There is something else which is astounding. The aim of Fahrenheit 9/11 is to stop Bush fixing the next election as he fixed the last. Its focus is on the totally unjustified war in Iraq. Yet its conclusion is larger than either of these issues. It declares that a political economy which creates colossally increasing wealth surrounded by disastrously increasing poverty, needs - in order to survive - a continual war with some invented foreign enemy to maintain its own internal order and security. It requires ceaseless war.
Now I admit I have not visited the US for two years now, but I've kept informed. Poverty is relative, and apparently (same link) decreasing:
Looks like postmodernist redefinitions are required (again).
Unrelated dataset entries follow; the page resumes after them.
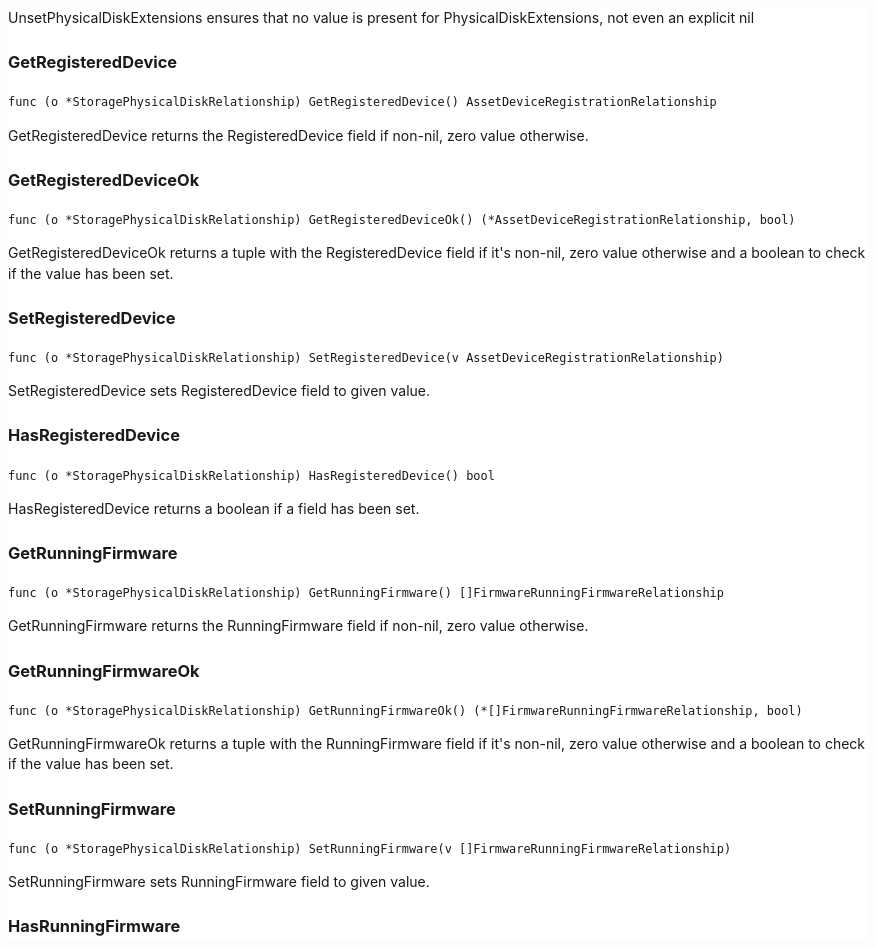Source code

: UnsetPhysicalDiskExtensions ensures that no value is present for PhysicalDiskExtensions, not even an explicit nil
### GetRegisteredDevice

`func (o *StoragePhysicalDiskRelationship) GetRegisteredDevice() AssetDeviceRegistrationRelationship`

GetRegisteredDevice returns the RegisteredDevice field if non-nil, zero value otherwise.

### GetRegisteredDeviceOk

`func (o *StoragePhysicalDiskRelationship) GetRegisteredDeviceOk() (*AssetDeviceRegistrationRelationship, bool)`

GetRegisteredDeviceOk returns a tuple with the RegisteredDevice field if it's non-nil, zero value otherwise
and a boolean to check if the value has been set.

### SetRegisteredDevice

`func (o *StoragePhysicalDiskRelationship) SetRegisteredDevice(v AssetDeviceRegistrationRelationship)`

SetRegisteredDevice sets RegisteredDevice field to given value.

### HasRegisteredDevice

`func (o *StoragePhysicalDiskRelationship) HasRegisteredDevice() bool`

HasRegisteredDevice returns a boolean if a field has been set.

### GetRunningFirmware

`func (o *StoragePhysicalDiskRelationship) GetRunningFirmware() []FirmwareRunningFirmwareRelationship`

GetRunningFirmware returns the RunningFirmware field if non-nil, zero value otherwise.

### GetRunningFirmwareOk

`func (o *StoragePhysicalDiskRelationship) GetRunningFirmwareOk() (*[]FirmwareRunningFirmwareRelationship, bool)`

GetRunningFirmwareOk returns a tuple with the RunningFirmware field if it's non-nil, zero value otherwise
and a boolean to check if the value has been set.

### SetRunningFirmware

`func (o *StoragePhysicalDiskRelationship) SetRunningFirmware(v []FirmwareRunningFirmwareRelationship)`

SetRunningFirmware sets RunningFirmware field to given value.

### HasRunningFirmware
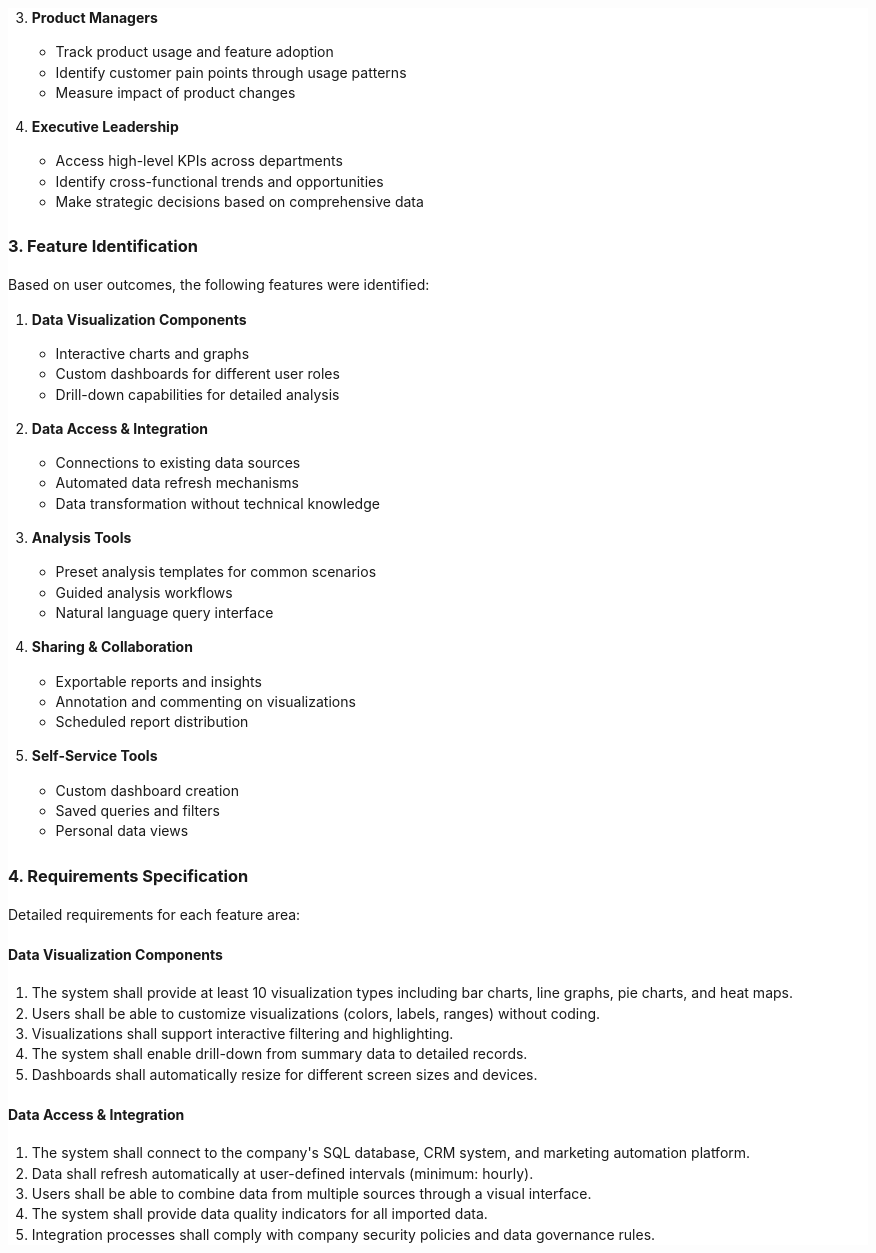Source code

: 3. **Product Managers**
   - Track product usage and feature adoption
   - Identify customer pain points through usage patterns
   - Measure impact of product changes

4. **Executive Leadership**
   - Access high-level KPIs across departments
   - Identify cross-functional trends and opportunities
   - Make strategic decisions based on comprehensive data

### 3. Feature Identification

Based on user outcomes, the following features were identified:

1. **Data Visualization Components**
   - Interactive charts and graphs
   - Custom dashboards for different user roles
   - Drill-down capabilities for detailed analysis

2. **Data Access & Integration**
   - Connections to existing data sources
   - Automated data refresh mechanisms
   - Data transformation without technical knowledge

3. **Analysis Tools**
   - Preset analysis templates for common scenarios
   - Guided analysis workflows
   - Natural language query interface

4. **Sharing & Collaboration**
   - Exportable reports and insights
   - Annotation and commenting on visualizations
   - Scheduled report distribution

5. **Self-Service Tools**
   - Custom dashboard creation
   - Saved queries and filters
   - Personal data views

### 4. Requirements Specification

Detailed requirements for each feature area:

#### Data Visualization Components

1. The system shall provide at least 10 visualization types including bar charts, line graphs, pie charts, and heat maps.
2. Users shall be able to customize visualizations (colors, labels, ranges) without coding.
3. Visualizations shall support interactive filtering and highlighting.
4. The system shall enable drill-down from summary data to detailed records.
5. Dashboards shall automatically resize for different screen sizes and devices.

#### Data Access & Integration

1. The system shall connect to the company's SQL database, CRM system, and marketing automation platform.
2. Data shall refresh automatically at user-defined intervals (minimum: hourly).
3. Users shall be able to combine data from multiple sources through a visual interface.
4. The system shall provide data quality indicators for all imported data.
5. Integration processes shall comply with company security policies and data governance rules.
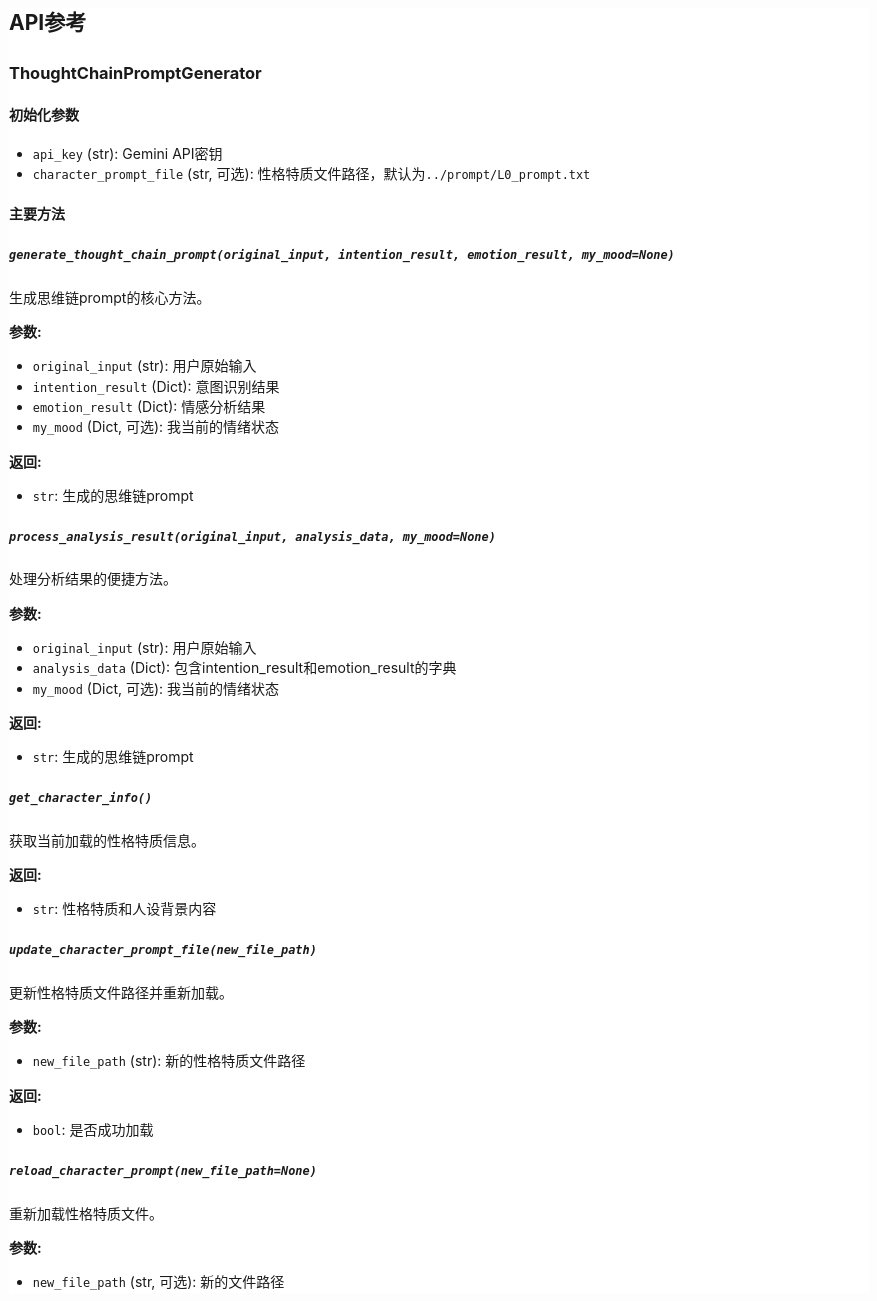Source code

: ## API参考

### ThoughtChainPromptGenerator

#### 初始化参数
- `api_key` (str): Gemini API密钥
- `character_prompt_file` (str, 可选): 性格特质文件路径，默认为`../prompt/L0_prompt.txt`

#### 主要方法

##### `generate_thought_chain_prompt(original_input, intention_result, emotion_result, my_mood=None)`
生成思维链prompt的核心方法。

**参数:**
- `original_input` (str): 用户原始输入
- `intention_result` (Dict): 意图识别结果
- `emotion_result` (Dict): 情感分析结果
- `my_mood` (Dict, 可选): 我当前的情绪状态

**返回:**
- `str`: 生成的思维链prompt

##### `process_analysis_result(original_input, analysis_data, my_mood=None)`
处理分析结果的便捷方法。

**参数:**
- `original_input` (str): 用户原始输入
- `analysis_data` (Dict): 包含intention_result和emotion_result的字典
- `my_mood` (Dict, 可选): 我当前的情绪状态

**返回:**
- `str`: 生成的思维链prompt

##### `get_character_info()`
获取当前加载的性格特质信息。

**返回:**
- `str`: 性格特质和人设背景内容

##### `update_character_prompt_file(new_file_path)`
更新性格特质文件路径并重新加载。

**参数:**
- `new_file_path` (str): 新的性格特质文件路径

**返回:**
- `bool`: 是否成功加载

##### `reload_character_prompt(new_file_path=None)`
重新加载性格特质文件。

**参数:**
- `new_file_path` (str, 可选): 新的文件路径
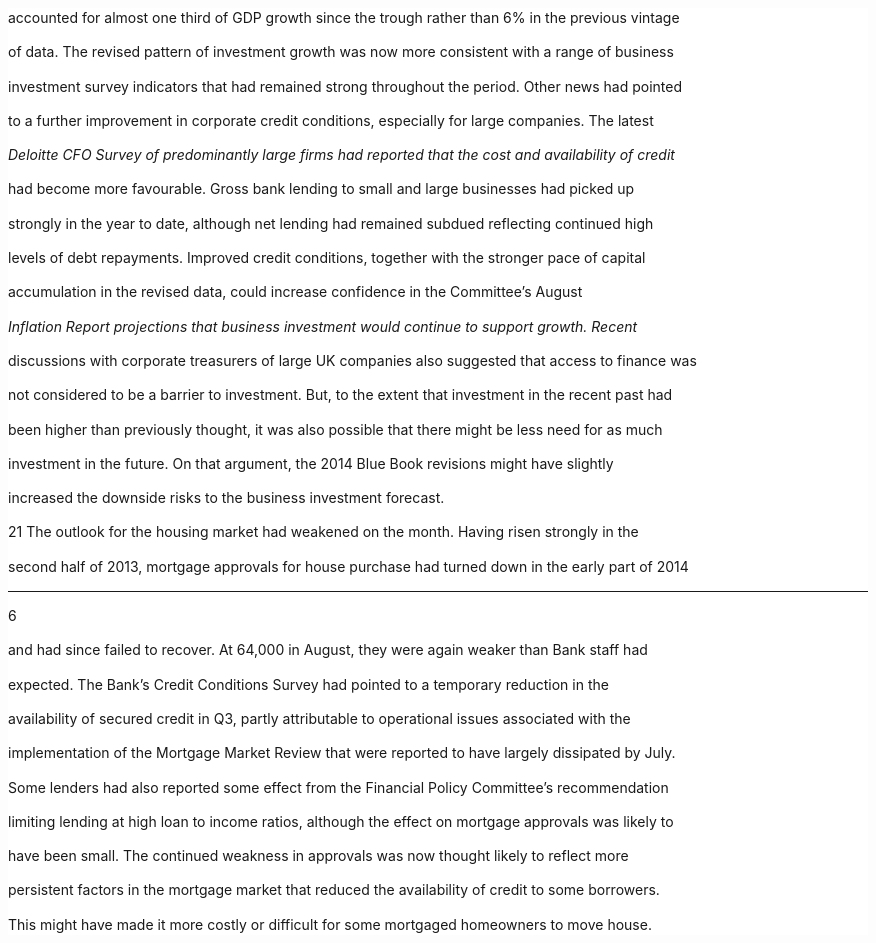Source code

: accounted for almost one third of GDP growth since the trough rather than 6% in the previous vintage

of data. The revised pattern of investment growth was now more consistent with a range of business

investment survey indicators that had remained strong throughout the period. Other news had pointed

to a further improvement in corporate credit conditions, especially for large companies. The latest

_Deloitte CFO Survey of predominantly large firms had reported that the cost and availability of credit_

had become more favourable. Gross bank lending to small and large businesses had picked up

strongly in the year to date, although net lending had remained subdued reflecting continued high

levels of debt repayments. Improved credit conditions, together with the stronger pace of capital

accumulation in the revised data, could increase confidence in the Committee’s August

_Inflation Report projections that business investment would continue to support growth. Recent_

discussions with corporate treasurers of large UK companies also suggested that access to finance was

not considered to be a barrier to investment. But, to the extent that investment in the recent past had

been higher than previously thought, it was also possible that there might be less need for as much

investment in the future. On that argument, the 2014 Blue Book revisions might have slightly

increased the downside risks to the business investment forecast.

21 The outlook for the housing market had weakened on the month. Having risen strongly in the

second half of 2013, mortgage approvals for house purchase had turned down in the early part of 2014


-----

6

and had since failed to recover. At 64,000 in August, they were again weaker than Bank staff had

expected. The Bank’s Credit Conditions Survey had pointed to a temporary reduction in the

availability of secured credit in Q3, partly attributable to operational issues associated with the

implementation of the Mortgage Market Review that were reported to have largely dissipated by July.

Some lenders had also reported some effect from the Financial Policy Committee’s recommendation

limiting lending at high loan to income ratios, although the effect on mortgage approvals was likely to

have been small. The continued weakness in approvals was now thought likely to reflect more

persistent factors in the mortgage market that reduced the availability of credit to some borrowers.

This might have made it more costly or difficult for some mortgaged homeowners to move house.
Thus, 15 years after the fall of communism, a decade after the declared end of history, one of the main theses of Marx's interpretation of history again becomes a debating point and a possible explanation of the catastrophes being lived.
It is always the poor who make the most sacrifices, Fahrenheit 9/11 announces quietly during its last minutes. For how much longer?
What the heck is this bit about? What Marxist inerpretaion is this? the exploitation of the proletariat by the bourgeousie? and just how does this apply to America? Yeah its the poor who are exploited and they never ever show any upward mobility. Nope never. That's why no one will ever replicate John Edwards' success at clawing his way up from grinding poverty ever again.
There is no future for any civilisation anywhere in the world today which ignores this question. And this is why the film was made and became what it became. It's a film that deeply wants America to survive.
Yep there is definitely something in the tea.Or the air. Or the pills. Logical arguments are good. Connected statements are good. What has the putative growth and expolitation of the poor got to do with September 11 and the war in Iraq? and how precisely does this film imply that it (or its creator) wants America to survive? I can answer the latter in that of America fails to survive Moore will be forced to be poor.but somehow I don't think that is what Berger means.
Fortunately the article ends here. I say fortunately because I my tolerance for 1984 style doublespeak is limited.